Modern kapitalist ekonomide, iktisadi büyümenin arka planında (sermaye birikiminin genişlemesi) yatırım kararlarından, ekonomik bekleyişlere, tüketim eğilimlerine, işgücü piyasasına, çalışma hayatındaki gerilimlere, ekonomik konjonktüre, kredi hacminin düzeyine,  dış borçlara, devletin harcama ve vergi toplama kapasitesine, uluslar arası yatırımlara vb bir dizi unsur yer alır. Bütün bu unsurların şu veya bu konjonktürdeki etkileşimleri, farklı sonuç-lar üretir. Ve ayrıca bütün bunlar sermaye birikiminin ve rekabetin dünya çapında işleyen yasalarının meydana getirdiği sınırlara tabidir. 

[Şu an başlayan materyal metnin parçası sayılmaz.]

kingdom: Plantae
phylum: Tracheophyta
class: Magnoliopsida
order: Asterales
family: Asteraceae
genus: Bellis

Bu 'karmaşık sürecin' üretim (ve hizmet) üzerindeki hızlandırıcı, yavaşlatıcı ve engelleyici etkileri sonucu mal ve hizmet üretimi gerçekleşir. Üretilen mal ve hizmet (yurt içi ve yurtdışı) pazarda karşılığını bulursa, ekonomide yeniden gelir yaratılmış demektir. O yıl yaratılan gelir, önceki yılın gelir seviyesinden yüksekse ekonomi büyümüştür.
 
Olguların sınavı
Uluslararası sermayenin (net dış kaynak) ülke ekonomisine girişinin ekonomik gelişmeyi belirlemesi iddiası (teorisi mi demeliyiz?), ekonomide 'tasarruf açığı' (sermaye eksikliği)  olduğu ve eğer bu açık kapatılırsa, ekonominin büyüyeceği varsayımına dayanıyor.  Ancak bu net dış kaynak biçimindeki kredi hacmi, hane halklarının harcama kapasitesini genişletse ve para-sermaye olarak şirketlerin yatırım hacmini artırsa bile, ekonomik gelişmenin gerçek boyutlarını belirleyemez. Neden? Çünkü birinci olarak kredi hacmindeki her genişleme ekonomik aktörlerin her zaman kredi talebini artırmaz. Ekonomik aktörler mesela şirketler, faiz hadleri minimum düzeyde hatta sıfıra yakın olsa da otomatik olarak kredi talebini artırmazlar. Ekonomide ve sektörlerdeki kâr düzeyi düşükse ve gelecek dönemde kârlılıkta ciddi bir artış beklenmiyorsa, kredi talebini sınırlarlar. 
Ayrıca kredi talebi artsa, üretim ve hizmet yatırımlarını genişletmek için kullanılsa bile yine karlılıktaki gerilemeyi otomatik olarak artıramaz. Hatta düşük faiz haddini içerse bile karlılıktaki gerileme nedeniyle şirketlerin üzerinde büyük bir yük oluşturabilir…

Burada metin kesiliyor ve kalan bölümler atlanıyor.